Sequels to romantic comedies are rare. When a movie trades in the dream of finding love and living happily ever after, exploring what comes next tends to ruin the fantasy. That's the problem My Big Fat Greek Wedding 2 faces as it endeavours to revisit the characters from its popular predecessor — and like Bridget Jones: The Edge of Reason and Sex and the City 2, it struggles. Everyday relationship issues, coping with kids and the minutiae of marriage are more the domain of sitcoms than rom-coms, after all.

It's little surprise, then, that this return to the big fat Greek world wouldn't feel out of place on the small screen, rather than in cinemas. In fact, 2002's My Big Fat Greek Wedding already inspired one season's worth of television, My Big Fat Greek Life, back in 2003. The latest extension of the story ignores the TV series' existence, although it firmly follows in its footsteps. In fact, from the angsty teenaged daughter who wants nothing to do with her parents, to the demanding relatives who can't keep out of each other's business, it's the kind of fare you'd expect to watch in 30-minute weekly episodes in the comfort of your own living room.

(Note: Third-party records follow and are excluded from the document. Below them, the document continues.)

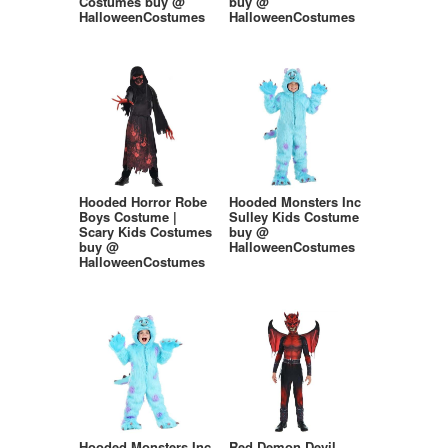
Costumes buy @
buy @
HalloweenCostumes
HalloweenCostumes
Hooded Horror Robe
Hooded Monsters Inc
Boys Costume |
Sulley Kids Costume
Scary Kids Costumes
buy @
buy @
HalloweenCostumes
HalloweenCostumes
Hooded Monsters Inc
Red Demon Devil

After close to two decades together, Toula (Nia Vardalos) and Ian (John Corbett) have well and truly settled into wedded bliss — and made themselves a little too cosy and complacent, they begin to realise. They try to reignite the spark in their romance; however Toula's obsession with where their only child, Paris (Elena Kampouris), will go to college doesn't help matters. Nor does the sudden need of her elderly mother (Lainie Kazan) and father (Michael Constantine) to throw their own wedding ceremony, after discovering that their marriage certificate wasn't formalised 50 years earlier.

Cue a second big fat Greek wedding, and an excuse to get the whole gang from the first film (including Australian actress Gia Carides) back together. The broader group is still a collection of walking clichés, with neither subtlety nor skirting stereotypes high on the film's list of priorities. Given that their antics are constantly commented on by a couple of snarky neighbours, observations about the difference between Greek and American culture provide the bulk of the movie's content. And while such obvious insights are clearly designed to be jokes by Vardalos, who writes as well as stars, they rarely inspire more than the occasional laboured chuckle.

And yet, Vardalos' honey-coloured view of her ancestry, the immigrant experience and the eccentricities of living with such a big, close Greek family as she wades further into middle age remain sweet, even if they're hardly amusing the second time around. There are traces of ragged charm to this Kirk Jones-directed effort, like slipping on an old item of clothing and finding it still technically functional – even if it is rather scruffy and well-worn. If the film's core couple are too comfortable, so is the sitcom-style sequel itself. It knows that recapturing its initial magic is a difficult task, but it also knows that it may as well try anyway — and doesn't even contemplate attempting something more.